The per cell library preparation cost is conservatively estimated (assuming only 1200 single cells captured per chip) at 81¢/cell: (1) Takara Bio ICELL8 chip (52¢/cell), (2) Illumina Tn5 (24¢/cell), (3) e2Tak polymerase (4¢/cell), (4) other reagents contribute <1% additionally. The additional per cell sequencing cost at the depth used for this report (assuming a 75 cycles NextSeq 500/550 High Output v2 Kit) is approximately 17¢/cell. .

Data analysis

Illumina sequencing reads in BCL format were demultiplexed by single-cell barcode to fastq files using bcl2fastq (Illumina) according to the manufacturer’s manual. Reads were trimmed using Cutadapt16 (parameters: -a Trans2_rc = CTGTCTCTTATACACATCTCCGAGCCCACGAGACA, Trans1_rc = CTGTCTCTTATACACATCTGACG CTGCCGACGA) and aligned to either the human (hg19) or mouse (mm9) genomes using Bowtie217. Mitochondrial reads were removed prior to downstream analysis. PCR duplicates were identified and removed if either the start or end position was shared with another sequencing read. Library complexity estimates were obtained using the Picard Tools MarkDuplicates utility (https://broad-institute.github.io/picard/), except for emtpy well where too few reads were present for a robust estimate; in the latter case, the library complexity was estimated as the number of unique reads observed. Accessible chromatin regions (peaks) were determined using MACS218 (parameters: --format BAMPE --nomodel --call-summits --nolambda --keep-dup all) for mouse embryonic stem cells (mESCs) and human lymphoblastoid (GM12878) cells. A previously published accessible peak set for hematopoiesis was used for PBMC, T- and B-cell analysis1. Single cells were selected based on imaging using the supplied ICELL8 CellSelect software (Takara Bio USA).
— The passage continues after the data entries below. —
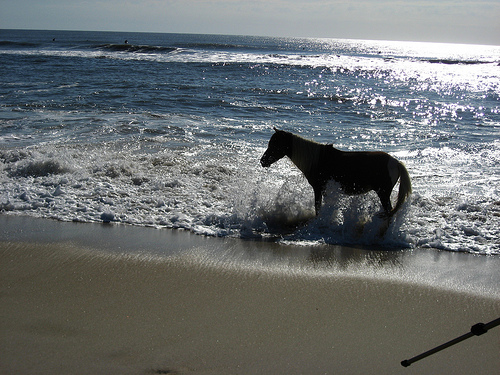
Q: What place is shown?
A: It is an ocean.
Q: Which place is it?
A: It is an ocean.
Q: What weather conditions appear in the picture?
A: It is clear.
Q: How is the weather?
A: It is clear.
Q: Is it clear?
A: Yes, it is clear.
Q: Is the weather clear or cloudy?
A: It is clear.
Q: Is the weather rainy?
A: No, it is clear.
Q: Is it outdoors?
A: Yes, it is outdoors.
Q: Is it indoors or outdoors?
A: It is outdoors.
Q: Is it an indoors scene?
A: No, it is outdoors.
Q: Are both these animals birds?
A: No, they are horses and birds.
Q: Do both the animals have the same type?
A: No, they are horses and birds.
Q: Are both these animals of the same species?
A: No, they are horses and birds.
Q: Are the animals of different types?
A: Yes, they are horses and birds.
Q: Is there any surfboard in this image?
A: No, there are no surfboards.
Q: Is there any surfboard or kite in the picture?
A: No, there are no surfboards or kites.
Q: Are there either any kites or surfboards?
A: No, there are no surfboards or kites.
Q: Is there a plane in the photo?
A: No, there are no airplanes.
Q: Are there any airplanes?
A: No, there are no airplanes.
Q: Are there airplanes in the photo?
A: No, there are no airplanes.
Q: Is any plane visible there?
A: No, there are no airplanes.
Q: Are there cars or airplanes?
A: No, there are no airplanes or cars.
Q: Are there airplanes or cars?
A: No, there are no airplanes or cars.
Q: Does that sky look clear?
A: Yes, the sky is clear.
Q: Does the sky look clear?
A: Yes, the sky is clear.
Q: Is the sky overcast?
A: No, the sky is clear.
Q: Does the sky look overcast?
A: No, the sky is clear.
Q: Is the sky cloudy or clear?
A: The sky is clear.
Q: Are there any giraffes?
A: No, there are no giraffes.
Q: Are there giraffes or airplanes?
A: No, there are no giraffes or airplanes.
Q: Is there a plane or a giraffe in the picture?
A: No, there are no giraffes or airplanes.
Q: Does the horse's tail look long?
A: Yes, the tail is long.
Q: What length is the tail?
A: The tail is long.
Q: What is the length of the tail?
A: The tail is long.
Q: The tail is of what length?
A: The tail is long.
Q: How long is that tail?
A: The tail is long.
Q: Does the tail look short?
A: No, the tail is long.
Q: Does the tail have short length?
A: No, the tail is long.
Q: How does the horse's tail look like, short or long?
A: The tail is long.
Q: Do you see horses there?
A: Yes, there is a horse.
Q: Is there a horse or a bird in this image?
A: Yes, there is a horse.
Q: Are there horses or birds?
A: Yes, there is a horse.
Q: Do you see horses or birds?
A: Yes, there is a horse.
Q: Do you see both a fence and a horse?
A: No, there is a horse but no fences.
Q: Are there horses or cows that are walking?
A: Yes, the horse is walking.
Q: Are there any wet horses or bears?
A: Yes, there is a wet horse.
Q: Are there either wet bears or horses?
A: Yes, there is a wet horse.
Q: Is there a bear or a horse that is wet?
A: Yes, the horse is wet.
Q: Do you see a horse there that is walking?
A: Yes, there is a horse that is walking.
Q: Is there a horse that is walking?
A: Yes, there is a horse that is walking.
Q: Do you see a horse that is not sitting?
A: Yes, there is a horse that is walking .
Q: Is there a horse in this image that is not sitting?
A: Yes, there is a horse that is walking.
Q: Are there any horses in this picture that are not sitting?
A: Yes, there is a horse that is walking.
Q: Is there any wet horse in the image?
A: Yes, there is a wet horse.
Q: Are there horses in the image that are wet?
A: Yes, there is a wet horse.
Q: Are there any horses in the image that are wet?
A: Yes, there is a horse that is wet.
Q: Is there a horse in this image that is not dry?
A: Yes, there is a wet horse.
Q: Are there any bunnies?
A: No, there are no bunnies.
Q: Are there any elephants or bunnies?
A: No, there are no bunnies or elephants.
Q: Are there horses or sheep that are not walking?
A: No, there is a horse but it is walking.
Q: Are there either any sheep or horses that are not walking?
A: No, there is a horse but it is walking.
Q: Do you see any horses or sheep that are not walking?
A: No, there is a horse but it is walking.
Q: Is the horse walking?
A: Yes, the horse is walking.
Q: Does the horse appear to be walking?
A: Yes, the horse is walking.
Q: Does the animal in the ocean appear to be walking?
A: Yes, the horse is walking.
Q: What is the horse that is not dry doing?
A: The horse is walking.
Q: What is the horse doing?
A: The horse is walking.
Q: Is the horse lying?
A: No, the horse is walking.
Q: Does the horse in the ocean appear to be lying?
A: No, the horse is walking.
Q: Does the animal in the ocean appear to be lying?
A: No, the horse is walking.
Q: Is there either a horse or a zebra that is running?
A: No, there is a horse but it is walking.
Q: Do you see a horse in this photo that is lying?
A: No, there is a horse but it is walking.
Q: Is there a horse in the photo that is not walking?
A: No, there is a horse but it is walking.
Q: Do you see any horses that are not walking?
A: No, there is a horse but it is walking.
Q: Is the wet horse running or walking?
A: The horse is walking.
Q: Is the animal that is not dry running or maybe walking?
A: The horse is walking.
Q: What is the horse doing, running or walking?
A: The horse is walking.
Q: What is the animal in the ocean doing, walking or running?
A: The horse is walking.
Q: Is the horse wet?
A: Yes, the horse is wet.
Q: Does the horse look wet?
A: Yes, the horse is wet.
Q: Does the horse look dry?
A: No, the horse is wet.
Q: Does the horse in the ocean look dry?
A: No, the horse is wet.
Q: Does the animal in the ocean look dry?
A: No, the horse is wet.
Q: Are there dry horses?
A: No, there is a horse but it is wet.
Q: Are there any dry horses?
A: No, there is a horse but it is wet.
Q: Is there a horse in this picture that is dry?
A: No, there is a horse but it is wet.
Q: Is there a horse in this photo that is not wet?
A: No, there is a horse but it is wet.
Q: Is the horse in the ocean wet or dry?
A: The horse is wet.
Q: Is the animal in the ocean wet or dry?
A: The horse is wet.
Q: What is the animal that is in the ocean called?
A: The animal is a horse.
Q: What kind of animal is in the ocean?
A: The animal is a horse.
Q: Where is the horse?
A: The horse is in the ocean.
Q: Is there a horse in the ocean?
A: Yes, there is a horse in the ocean.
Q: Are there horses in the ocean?
A: Yes, there is a horse in the ocean.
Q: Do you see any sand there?
A: Yes, there is sand.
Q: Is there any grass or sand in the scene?
A: Yes, there is sand.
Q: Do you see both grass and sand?
A: No, there is sand but no grass.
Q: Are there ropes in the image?
A: No, there are no ropes.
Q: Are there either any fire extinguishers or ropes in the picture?
A: No, there are no ropes or fire extinguishers.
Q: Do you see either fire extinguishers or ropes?
A: No, there are no ropes or fire extinguishers.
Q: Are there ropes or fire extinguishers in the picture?
A: No, there are no ropes or fire extinguishers.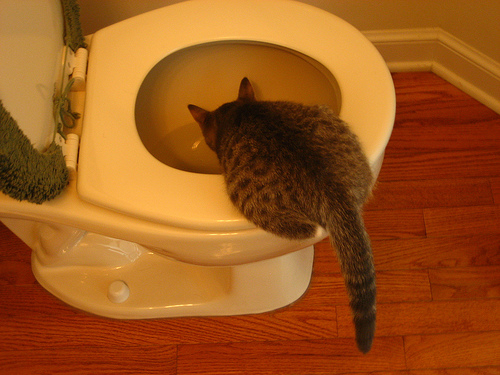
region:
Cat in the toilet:
[165, 73, 371, 220]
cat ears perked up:
[178, 68, 270, 122]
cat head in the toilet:
[172, 68, 265, 136]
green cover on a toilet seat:
[10, 164, 69, 199]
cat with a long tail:
[308, 180, 400, 358]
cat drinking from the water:
[169, 66, 321, 173]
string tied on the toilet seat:
[46, 78, 90, 143]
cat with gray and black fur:
[232, 100, 354, 254]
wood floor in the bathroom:
[384, 218, 495, 374]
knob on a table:
[106, 273, 139, 308]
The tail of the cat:
[333, 215, 376, 349]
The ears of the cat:
[186, 78, 251, 118]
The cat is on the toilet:
[187, 76, 374, 354]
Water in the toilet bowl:
[160, 121, 222, 174]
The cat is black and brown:
[186, 79, 375, 350]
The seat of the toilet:
[78, 0, 398, 233]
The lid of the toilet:
[0, 0, 87, 165]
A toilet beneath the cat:
[1, 0, 398, 315]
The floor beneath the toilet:
[0, 70, 499, 372]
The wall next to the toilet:
[78, 3, 499, 108]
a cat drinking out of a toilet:
[170, 72, 392, 332]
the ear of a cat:
[189, 96, 221, 148]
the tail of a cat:
[315, 209, 395, 345]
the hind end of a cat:
[253, 145, 357, 227]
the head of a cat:
[192, 97, 262, 155]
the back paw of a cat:
[273, 222, 327, 252]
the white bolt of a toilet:
[85, 259, 134, 311]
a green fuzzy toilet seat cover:
[26, 138, 75, 200]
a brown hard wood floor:
[424, 94, 487, 231]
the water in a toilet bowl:
[156, 104, 208, 170]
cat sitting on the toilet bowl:
[177, 73, 403, 359]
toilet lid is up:
[0, 0, 80, 203]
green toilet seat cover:
[0, 0, 71, 205]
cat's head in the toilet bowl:
[179, 78, 293, 155]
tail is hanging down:
[325, 210, 390, 355]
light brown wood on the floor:
[2, 48, 499, 373]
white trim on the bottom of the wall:
[353, 13, 499, 123]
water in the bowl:
[150, 113, 260, 180]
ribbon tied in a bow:
[45, 76, 82, 135]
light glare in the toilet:
[189, 138, 200, 153]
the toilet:
[11, 10, 371, 335]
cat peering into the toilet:
[175, 71, 397, 366]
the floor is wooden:
[345, 85, 495, 365]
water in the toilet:
[151, 115, 203, 165]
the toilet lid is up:
[0, 0, 80, 210]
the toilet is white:
[3, 1, 395, 331]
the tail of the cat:
[320, 205, 399, 363]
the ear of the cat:
[178, 95, 223, 133]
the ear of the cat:
[231, 75, 271, 101]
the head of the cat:
[170, 75, 274, 150]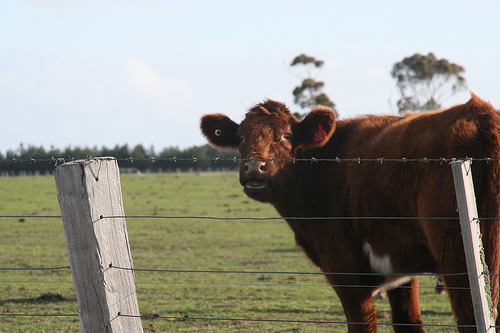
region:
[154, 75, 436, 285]
furry brown cow mooing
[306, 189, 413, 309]
white patch of fur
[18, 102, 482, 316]
barbed wire with wooden fence posts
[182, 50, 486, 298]
furry brown cow in a field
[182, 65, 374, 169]
large ears sticking out from cows head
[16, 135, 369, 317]
large green field for cows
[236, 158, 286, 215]
open mouth of a cow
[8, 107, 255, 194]
line of green trees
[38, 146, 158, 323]
thick wooden fence post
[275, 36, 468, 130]
tall trees with leafy tops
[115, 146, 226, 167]
Top of silver wire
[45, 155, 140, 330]
Grey wood inbetween wire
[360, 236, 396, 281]
White patch in cows fur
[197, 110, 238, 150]
Left ear of cow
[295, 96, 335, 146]
Right ear of cow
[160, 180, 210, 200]
Green grass in field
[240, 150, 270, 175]
Brown nose on cow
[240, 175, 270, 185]
Brown lips on cow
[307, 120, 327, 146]
Pinkish tag in cow ear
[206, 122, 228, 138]
Black and white button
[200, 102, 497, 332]
a fluffy long haired brown cow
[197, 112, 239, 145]
the ear of a cow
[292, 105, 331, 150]
the ear of a cow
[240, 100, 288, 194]
the head of a cow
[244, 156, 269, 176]
the nose of a cow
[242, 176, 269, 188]
the mouth of a cow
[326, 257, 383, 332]
the leg of a cow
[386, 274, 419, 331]
the leg of a cow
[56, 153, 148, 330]
a wooden fence post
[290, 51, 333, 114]
a tall tree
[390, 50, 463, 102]
large trees with green leaves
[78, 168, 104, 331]
grey wooden fence post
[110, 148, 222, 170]
metal barb wire at top of fence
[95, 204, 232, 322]
small metal wire fencing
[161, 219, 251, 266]
green grass growing in field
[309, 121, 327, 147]
red tag in ear of cow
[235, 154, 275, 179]
brown nose of cow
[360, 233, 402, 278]
white spot on side of car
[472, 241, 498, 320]
moss growing on side of fence post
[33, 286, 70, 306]
pile of animal droppings in field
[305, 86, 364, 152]
ear of the animal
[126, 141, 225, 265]
fence next to the animal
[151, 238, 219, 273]
green grass on the ground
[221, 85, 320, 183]
head of the animal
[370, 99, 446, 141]
back of the animal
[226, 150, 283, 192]
nose of the animal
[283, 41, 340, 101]
tree behind the animal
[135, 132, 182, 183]
trees next to grass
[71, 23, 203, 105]
blue sky above the tree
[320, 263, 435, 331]
legs of the animal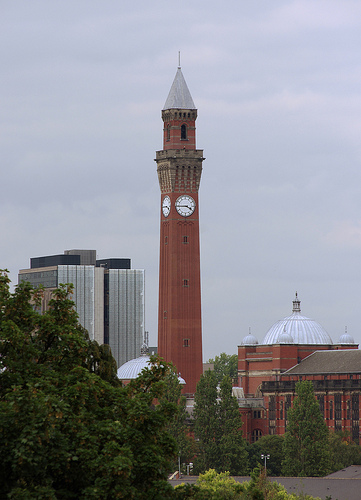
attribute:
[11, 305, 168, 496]
trees — green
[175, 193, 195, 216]
clock — white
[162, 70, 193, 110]
tower — grey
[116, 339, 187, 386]
dome — white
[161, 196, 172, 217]
clock — large, black, white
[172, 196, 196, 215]
clock — large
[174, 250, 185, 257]
brick — red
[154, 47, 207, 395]
tower — large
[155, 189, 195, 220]
clock — tall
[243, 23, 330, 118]
thick clouds — grey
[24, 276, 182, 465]
trees — green, leafy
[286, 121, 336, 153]
sky — grey, cloudy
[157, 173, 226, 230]
clock — large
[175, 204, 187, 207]
hand — black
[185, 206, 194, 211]
hand — black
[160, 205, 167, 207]
hand — black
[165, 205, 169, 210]
hand — black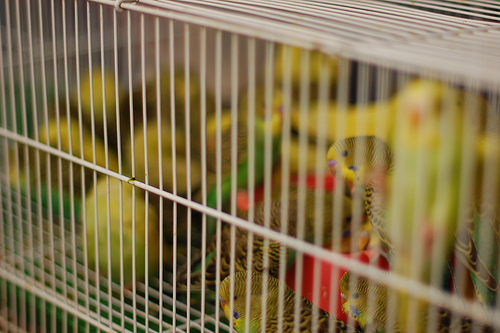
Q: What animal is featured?
A: Birds.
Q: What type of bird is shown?
A: Parakeets.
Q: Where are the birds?
A: In a cage.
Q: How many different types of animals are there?
A: One.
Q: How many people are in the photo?
A: None.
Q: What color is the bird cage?
A: White.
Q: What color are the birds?
A: Yellow and green.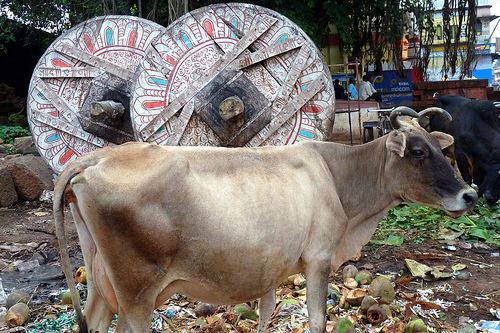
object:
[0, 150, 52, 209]
rock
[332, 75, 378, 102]
people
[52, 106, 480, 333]
cow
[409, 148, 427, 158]
eye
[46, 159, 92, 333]
tail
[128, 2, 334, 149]
colorful wheel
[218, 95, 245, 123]
axel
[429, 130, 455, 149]
ear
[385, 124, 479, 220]
cow's face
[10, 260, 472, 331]
vegetation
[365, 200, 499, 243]
vegetation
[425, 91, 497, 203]
cow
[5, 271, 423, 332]
garbage heap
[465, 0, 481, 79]
tree fronds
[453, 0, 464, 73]
tree fronds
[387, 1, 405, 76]
tree fronds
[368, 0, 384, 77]
tree fronds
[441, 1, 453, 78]
tree fronds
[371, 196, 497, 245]
pile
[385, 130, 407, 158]
ear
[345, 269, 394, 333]
fruit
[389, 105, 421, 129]
horn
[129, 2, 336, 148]
wheel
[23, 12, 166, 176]
wheel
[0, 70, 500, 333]
ground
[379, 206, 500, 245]
material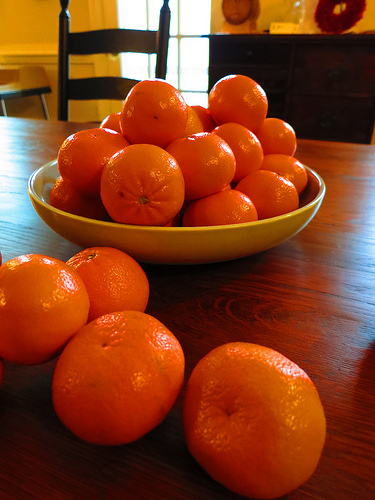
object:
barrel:
[220, 0, 262, 33]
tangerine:
[51, 74, 307, 224]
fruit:
[51, 75, 308, 224]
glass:
[274, 1, 319, 25]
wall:
[2, 4, 53, 42]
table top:
[282, 252, 361, 303]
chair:
[0, 65, 52, 120]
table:
[0, 117, 375, 500]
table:
[1, 117, 100, 264]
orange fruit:
[208, 71, 268, 133]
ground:
[305, 90, 338, 129]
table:
[292, 147, 374, 410]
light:
[1, 118, 43, 258]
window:
[117, 6, 209, 99]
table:
[2, 65, 51, 117]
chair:
[57, 1, 172, 123]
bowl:
[28, 157, 327, 264]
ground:
[190, 43, 228, 67]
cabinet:
[209, 23, 374, 144]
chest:
[199, 33, 375, 145]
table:
[341, 185, 372, 253]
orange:
[51, 74, 305, 225]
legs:
[0, 94, 50, 120]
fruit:
[0, 245, 328, 499]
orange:
[0, 243, 327, 500]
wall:
[0, 0, 375, 57]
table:
[330, 140, 372, 498]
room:
[2, 1, 375, 500]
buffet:
[202, 15, 374, 42]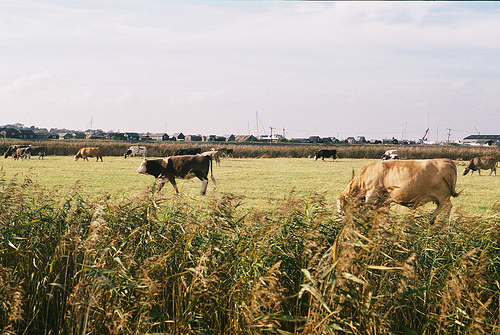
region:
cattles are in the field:
[48, 127, 466, 292]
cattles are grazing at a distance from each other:
[78, 139, 462, 255]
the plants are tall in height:
[128, 209, 338, 311]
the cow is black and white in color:
[144, 154, 225, 196]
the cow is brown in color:
[360, 157, 487, 217]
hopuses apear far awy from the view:
[106, 129, 233, 148]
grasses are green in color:
[261, 159, 297, 189]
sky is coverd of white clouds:
[266, 67, 299, 102]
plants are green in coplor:
[95, 209, 265, 292]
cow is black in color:
[318, 141, 340, 156]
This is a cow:
[125, 150, 227, 216]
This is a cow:
[326, 154, 473, 251]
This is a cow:
[368, 130, 411, 198]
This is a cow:
[308, 142, 343, 167]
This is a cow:
[169, 140, 204, 165]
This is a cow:
[118, 133, 157, 160]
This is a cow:
[70, 139, 107, 167]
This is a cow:
[11, 144, 33, 164]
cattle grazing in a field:
[0, 84, 497, 267]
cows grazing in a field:
[5, 100, 497, 263]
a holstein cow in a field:
[127, 135, 242, 216]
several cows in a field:
[1, 114, 242, 233]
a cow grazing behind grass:
[324, 153, 465, 333]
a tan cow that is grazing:
[327, 155, 463, 332]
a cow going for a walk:
[128, 148, 235, 218]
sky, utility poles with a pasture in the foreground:
[232, 91, 299, 302]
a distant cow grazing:
[458, 127, 498, 186]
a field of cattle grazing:
[0, 110, 497, 235]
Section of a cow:
[330, 155, 462, 245]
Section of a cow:
[135, 152, 220, 208]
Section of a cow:
[308, 144, 346, 166]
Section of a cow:
[460, 150, 497, 183]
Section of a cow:
[377, 143, 397, 155]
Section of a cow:
[121, 140, 146, 161]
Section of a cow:
[70, 143, 105, 165]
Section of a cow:
[8, 143, 35, 163]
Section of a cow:
[24, 137, 53, 165]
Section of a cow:
[2, 137, 26, 160]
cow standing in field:
[329, 148, 459, 221]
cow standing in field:
[464, 149, 497, 179]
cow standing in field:
[382, 148, 397, 158]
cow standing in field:
[313, 144, 339, 161]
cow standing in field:
[139, 150, 213, 192]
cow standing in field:
[194, 146, 220, 164]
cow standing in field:
[121, 144, 146, 159]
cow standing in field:
[171, 145, 201, 156]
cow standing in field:
[23, 143, 48, 161]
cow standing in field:
[72, 140, 104, 167]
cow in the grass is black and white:
[130, 149, 226, 214]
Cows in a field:
[14, 138, 492, 217]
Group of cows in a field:
[8, 140, 495, 219]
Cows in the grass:
[6, 137, 491, 220]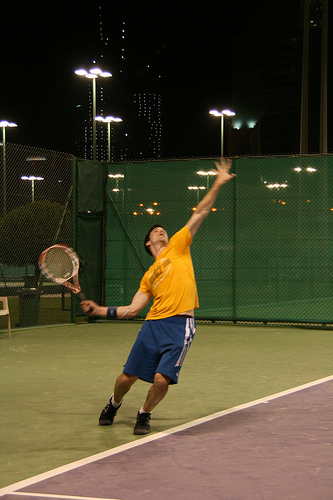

Primary PBMCs with fewer than 500 unique (non-mitochondrial) reads or with <20% (10–15% for mESCs and GM12878 cells) of mappable reads lying within peaks were eliminated from subsequent analysis. Bias-corrected deviations in accessibility near transcription factor motifs were calculated using ChromVar9. Bias-corrected deviations were linearly transformed to truncated z-scores with minimum and maximum values of −2 and 2, respectively. K-means clustering (k = 3) was performed on the 50 most variable transcription factor motifs to assign each single cell to a specific cluster. Transcription factors (rows) were then hierarchically clustered using the ward.D2 agglomeration method19,20 within the R pheatmap package21, while single cells (columns) were ordered by assigned cluster and cell type (Fig. 2b). Visualizations of clustering and tSNE10 analyses were constructed using R scripts.